Texte de la page:
LA VALEUR D'UN MANSE AU XIIE SIÈCLE.

Encore une petite question à vider. J'aime à déblayer le terrain, à lancer mes tirailleurs, avant de mettre en ligne les gros bataillons.

Dans tous ces vieux documents, on parle sans cesse des manses. J'ai déjà essayé de déterminer leur étendue. Mais il n'est pas inutile de multiplier, quand on le peut, les points de comparaison. Or voici une charte de 1166, contemporaine par conséquent de nos autres monuments sur la Marche, qui renferme sur cette matière un renseignement précis.

L'abbaye de Marmoutier avait vendu à l'empereur Frédéric son alleu d'Eschbach, et en avait retiré la somme de cent marcs d'argent. Cent livres! ne riez pas. Nous sommes en l'année 1166. Il parait qu'à cette époque c'était un gros capital, d'un placement difficile. L'abbé Werner était singulièrement embarrassé; il ne trouvait pas, dans tout le pays, de terre de cette valeur. Il fallut donc se mettre à la recherche des petites propriétés et acheter de toutes parts: à Ittlenheim, un aleu de 17 acres; à Maennolsheim, 1 manse; à Fridolsheim, 3 acres; à Zeinheim, 7 acres de vigne; à Wallenheim, 10 acres, et en outre la moitié d'un moulin qui fut échangé pour 17 acres et une partie de la dime de Wilgoltheim; à Dossenheim, 8 acres; à Neugartheim, 1 acre de vigne ; à Reutenburg, 4 acres de prés; å Schnersheim, 3 acres; à Duntzenheim, 2 acres; enfin à Marsal, 2 puits à sel. Grand Dieu, quelle liste! Que de soucis les banques et les comptoirs d'escompte de notre siècle épargnent aux capitalistes! Grace à eux, on n'a plus à courir ainsi le pays pour se délivrer de son argent.

Le brave abbé Wernher, après cette énumération ajoute: tout cela réuni forme 3 manses, 2 acres, une portion de dime et 2 puits à sel. Or, refaites son calcul, que trouvez-vous? 1 manse et 72 1⁄2 acres. D'où la conclusion mathématiquement rigoureuse que 1 manse et 72 acres == 3 manses 2 acres, et par conséquent, 1 manse à 35 acres. D'un autre côté comme la valeur de l'acre varie de 25 à 35 ares, nous serons en droit de dire que le manse contenait, à peu près, dix de nos hectares.

Ainsi en cessant d'être une propriété indivise, le manse était resté une mesure agraire, d'une valeur déterminée.

Lignes de données:
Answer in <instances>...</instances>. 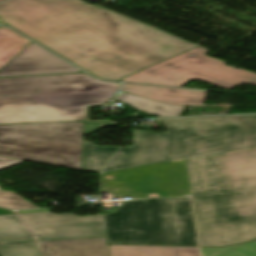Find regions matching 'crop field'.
Wrapping results in <instances>:
<instances>
[{"mask_svg":"<svg viewBox=\"0 0 256 256\" xmlns=\"http://www.w3.org/2000/svg\"><path fill=\"white\" fill-rule=\"evenodd\" d=\"M120 85L86 73L0 78V124L84 120Z\"/></svg>","mask_w":256,"mask_h":256,"instance_id":"crop-field-3","label":"crop field"},{"mask_svg":"<svg viewBox=\"0 0 256 256\" xmlns=\"http://www.w3.org/2000/svg\"><path fill=\"white\" fill-rule=\"evenodd\" d=\"M111 256H256V242L224 248L109 245Z\"/></svg>","mask_w":256,"mask_h":256,"instance_id":"crop-field-9","label":"crop field"},{"mask_svg":"<svg viewBox=\"0 0 256 256\" xmlns=\"http://www.w3.org/2000/svg\"><path fill=\"white\" fill-rule=\"evenodd\" d=\"M78 72L83 71L32 42L0 70V77Z\"/></svg>","mask_w":256,"mask_h":256,"instance_id":"crop-field-8","label":"crop field"},{"mask_svg":"<svg viewBox=\"0 0 256 256\" xmlns=\"http://www.w3.org/2000/svg\"><path fill=\"white\" fill-rule=\"evenodd\" d=\"M30 42L32 41L22 37L13 30L0 26V69Z\"/></svg>","mask_w":256,"mask_h":256,"instance_id":"crop-field-13","label":"crop field"},{"mask_svg":"<svg viewBox=\"0 0 256 256\" xmlns=\"http://www.w3.org/2000/svg\"><path fill=\"white\" fill-rule=\"evenodd\" d=\"M20 163H22V161L0 158V170L16 166ZM0 190H1V188H0Z\"/></svg>","mask_w":256,"mask_h":256,"instance_id":"crop-field-17","label":"crop field"},{"mask_svg":"<svg viewBox=\"0 0 256 256\" xmlns=\"http://www.w3.org/2000/svg\"><path fill=\"white\" fill-rule=\"evenodd\" d=\"M207 52L198 47L119 81L180 87L201 80L228 90L241 83L256 85V74L224 66L225 62L205 56Z\"/></svg>","mask_w":256,"mask_h":256,"instance_id":"crop-field-6","label":"crop field"},{"mask_svg":"<svg viewBox=\"0 0 256 256\" xmlns=\"http://www.w3.org/2000/svg\"><path fill=\"white\" fill-rule=\"evenodd\" d=\"M1 1H4V0H0V2H1Z\"/></svg>","mask_w":256,"mask_h":256,"instance_id":"crop-field-22","label":"crop field"},{"mask_svg":"<svg viewBox=\"0 0 256 256\" xmlns=\"http://www.w3.org/2000/svg\"><path fill=\"white\" fill-rule=\"evenodd\" d=\"M105 214L109 244L198 246L189 197L123 201Z\"/></svg>","mask_w":256,"mask_h":256,"instance_id":"crop-field-4","label":"crop field"},{"mask_svg":"<svg viewBox=\"0 0 256 256\" xmlns=\"http://www.w3.org/2000/svg\"><path fill=\"white\" fill-rule=\"evenodd\" d=\"M83 122L0 126V157L83 170Z\"/></svg>","mask_w":256,"mask_h":256,"instance_id":"crop-field-5","label":"crop field"},{"mask_svg":"<svg viewBox=\"0 0 256 256\" xmlns=\"http://www.w3.org/2000/svg\"><path fill=\"white\" fill-rule=\"evenodd\" d=\"M254 241H256V239Z\"/></svg>","mask_w":256,"mask_h":256,"instance_id":"crop-field-23","label":"crop field"},{"mask_svg":"<svg viewBox=\"0 0 256 256\" xmlns=\"http://www.w3.org/2000/svg\"><path fill=\"white\" fill-rule=\"evenodd\" d=\"M188 195H190V194H186V196H188Z\"/></svg>","mask_w":256,"mask_h":256,"instance_id":"crop-field-21","label":"crop field"},{"mask_svg":"<svg viewBox=\"0 0 256 256\" xmlns=\"http://www.w3.org/2000/svg\"><path fill=\"white\" fill-rule=\"evenodd\" d=\"M121 91L175 105H202L204 91L124 84Z\"/></svg>","mask_w":256,"mask_h":256,"instance_id":"crop-field-11","label":"crop field"},{"mask_svg":"<svg viewBox=\"0 0 256 256\" xmlns=\"http://www.w3.org/2000/svg\"><path fill=\"white\" fill-rule=\"evenodd\" d=\"M1 256H40L36 242L0 244Z\"/></svg>","mask_w":256,"mask_h":256,"instance_id":"crop-field-15","label":"crop field"},{"mask_svg":"<svg viewBox=\"0 0 256 256\" xmlns=\"http://www.w3.org/2000/svg\"><path fill=\"white\" fill-rule=\"evenodd\" d=\"M170 132L135 130L134 147L85 139L84 170L105 173L109 198L192 194L200 246L256 238V122L234 116L158 119Z\"/></svg>","mask_w":256,"mask_h":256,"instance_id":"crop-field-1","label":"crop field"},{"mask_svg":"<svg viewBox=\"0 0 256 256\" xmlns=\"http://www.w3.org/2000/svg\"><path fill=\"white\" fill-rule=\"evenodd\" d=\"M241 123L256 121V115L235 116Z\"/></svg>","mask_w":256,"mask_h":256,"instance_id":"crop-field-18","label":"crop field"},{"mask_svg":"<svg viewBox=\"0 0 256 256\" xmlns=\"http://www.w3.org/2000/svg\"><path fill=\"white\" fill-rule=\"evenodd\" d=\"M115 100L130 104L139 111L160 117L180 116L186 106H174L171 104L154 101L123 92L117 94Z\"/></svg>","mask_w":256,"mask_h":256,"instance_id":"crop-field-12","label":"crop field"},{"mask_svg":"<svg viewBox=\"0 0 256 256\" xmlns=\"http://www.w3.org/2000/svg\"><path fill=\"white\" fill-rule=\"evenodd\" d=\"M0 206L11 209L38 208L14 191H0Z\"/></svg>","mask_w":256,"mask_h":256,"instance_id":"crop-field-16","label":"crop field"},{"mask_svg":"<svg viewBox=\"0 0 256 256\" xmlns=\"http://www.w3.org/2000/svg\"><path fill=\"white\" fill-rule=\"evenodd\" d=\"M0 20L101 79L198 47L82 0H11L0 5Z\"/></svg>","mask_w":256,"mask_h":256,"instance_id":"crop-field-2","label":"crop field"},{"mask_svg":"<svg viewBox=\"0 0 256 256\" xmlns=\"http://www.w3.org/2000/svg\"><path fill=\"white\" fill-rule=\"evenodd\" d=\"M24 225L17 215L0 216V243L35 241Z\"/></svg>","mask_w":256,"mask_h":256,"instance_id":"crop-field-14","label":"crop field"},{"mask_svg":"<svg viewBox=\"0 0 256 256\" xmlns=\"http://www.w3.org/2000/svg\"><path fill=\"white\" fill-rule=\"evenodd\" d=\"M44 256H110L106 238L40 241Z\"/></svg>","mask_w":256,"mask_h":256,"instance_id":"crop-field-10","label":"crop field"},{"mask_svg":"<svg viewBox=\"0 0 256 256\" xmlns=\"http://www.w3.org/2000/svg\"><path fill=\"white\" fill-rule=\"evenodd\" d=\"M20 214H28V213H43L49 212L48 209H41V210H29V211H18Z\"/></svg>","mask_w":256,"mask_h":256,"instance_id":"crop-field-19","label":"crop field"},{"mask_svg":"<svg viewBox=\"0 0 256 256\" xmlns=\"http://www.w3.org/2000/svg\"><path fill=\"white\" fill-rule=\"evenodd\" d=\"M9 214H15V213L8 209L0 208V215H9Z\"/></svg>","mask_w":256,"mask_h":256,"instance_id":"crop-field-20","label":"crop field"},{"mask_svg":"<svg viewBox=\"0 0 256 256\" xmlns=\"http://www.w3.org/2000/svg\"><path fill=\"white\" fill-rule=\"evenodd\" d=\"M22 217L39 240L107 236L103 215L43 213Z\"/></svg>","mask_w":256,"mask_h":256,"instance_id":"crop-field-7","label":"crop field"}]
</instances>
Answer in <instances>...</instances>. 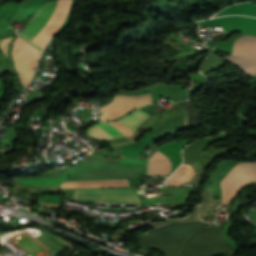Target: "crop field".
Segmentation results:
<instances>
[{
    "instance_id": "obj_1",
    "label": "crop field",
    "mask_w": 256,
    "mask_h": 256,
    "mask_svg": "<svg viewBox=\"0 0 256 256\" xmlns=\"http://www.w3.org/2000/svg\"><path fill=\"white\" fill-rule=\"evenodd\" d=\"M147 116H148L147 114L137 110L133 114H131L130 116L124 119H121L116 122H107V123L113 126L116 130H118L124 136L131 137L133 135L135 126L139 124ZM107 123L104 122V123H98L96 125H93L89 129H87L86 132L87 134L97 139H100L102 141L115 138L118 136H123Z\"/></svg>"
},
{
    "instance_id": "obj_2",
    "label": "crop field",
    "mask_w": 256,
    "mask_h": 256,
    "mask_svg": "<svg viewBox=\"0 0 256 256\" xmlns=\"http://www.w3.org/2000/svg\"><path fill=\"white\" fill-rule=\"evenodd\" d=\"M256 180V163L237 164L221 181L223 203H229L246 184Z\"/></svg>"
},
{
    "instance_id": "obj_3",
    "label": "crop field",
    "mask_w": 256,
    "mask_h": 256,
    "mask_svg": "<svg viewBox=\"0 0 256 256\" xmlns=\"http://www.w3.org/2000/svg\"><path fill=\"white\" fill-rule=\"evenodd\" d=\"M256 58V37L244 36L234 41L233 54L224 58L245 70ZM250 78L256 74V60L244 71Z\"/></svg>"
},
{
    "instance_id": "obj_4",
    "label": "crop field",
    "mask_w": 256,
    "mask_h": 256,
    "mask_svg": "<svg viewBox=\"0 0 256 256\" xmlns=\"http://www.w3.org/2000/svg\"><path fill=\"white\" fill-rule=\"evenodd\" d=\"M136 196V195H135ZM131 189L124 190H75L74 200L100 203L139 204Z\"/></svg>"
},
{
    "instance_id": "obj_5",
    "label": "crop field",
    "mask_w": 256,
    "mask_h": 256,
    "mask_svg": "<svg viewBox=\"0 0 256 256\" xmlns=\"http://www.w3.org/2000/svg\"><path fill=\"white\" fill-rule=\"evenodd\" d=\"M56 5L57 0L44 3V5L40 6L39 10L35 13L32 20L28 23L26 29L20 34V36L25 40L29 41L30 43H32L33 45H35L36 47H38L39 49H41L32 41L49 20Z\"/></svg>"
},
{
    "instance_id": "obj_6",
    "label": "crop field",
    "mask_w": 256,
    "mask_h": 256,
    "mask_svg": "<svg viewBox=\"0 0 256 256\" xmlns=\"http://www.w3.org/2000/svg\"><path fill=\"white\" fill-rule=\"evenodd\" d=\"M116 105L122 110L125 114L128 111L137 108L141 105H145L151 102L150 94L139 95V96H123L118 95L113 100Z\"/></svg>"
},
{
    "instance_id": "obj_7",
    "label": "crop field",
    "mask_w": 256,
    "mask_h": 256,
    "mask_svg": "<svg viewBox=\"0 0 256 256\" xmlns=\"http://www.w3.org/2000/svg\"><path fill=\"white\" fill-rule=\"evenodd\" d=\"M61 187H128V180L64 182Z\"/></svg>"
},
{
    "instance_id": "obj_8",
    "label": "crop field",
    "mask_w": 256,
    "mask_h": 256,
    "mask_svg": "<svg viewBox=\"0 0 256 256\" xmlns=\"http://www.w3.org/2000/svg\"><path fill=\"white\" fill-rule=\"evenodd\" d=\"M12 56L15 60V69L17 70L20 80L25 87L29 82L30 78L32 77L34 69L24 60L17 57L15 54L12 53Z\"/></svg>"
},
{
    "instance_id": "obj_9",
    "label": "crop field",
    "mask_w": 256,
    "mask_h": 256,
    "mask_svg": "<svg viewBox=\"0 0 256 256\" xmlns=\"http://www.w3.org/2000/svg\"><path fill=\"white\" fill-rule=\"evenodd\" d=\"M10 38H5L2 40L1 45H0V49L6 54V47H7V43L10 41Z\"/></svg>"
}]
</instances>
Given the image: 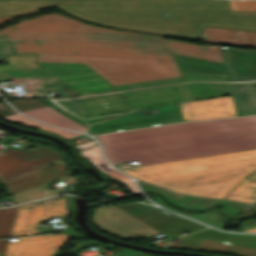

Consigne: Dans le texte sur le manse au XIIe siècle, à qui l'abbaye de Marmoutier avait-elle vendu son alleu d'Eschbach ?

Réponse: À l'empereur Frédéric.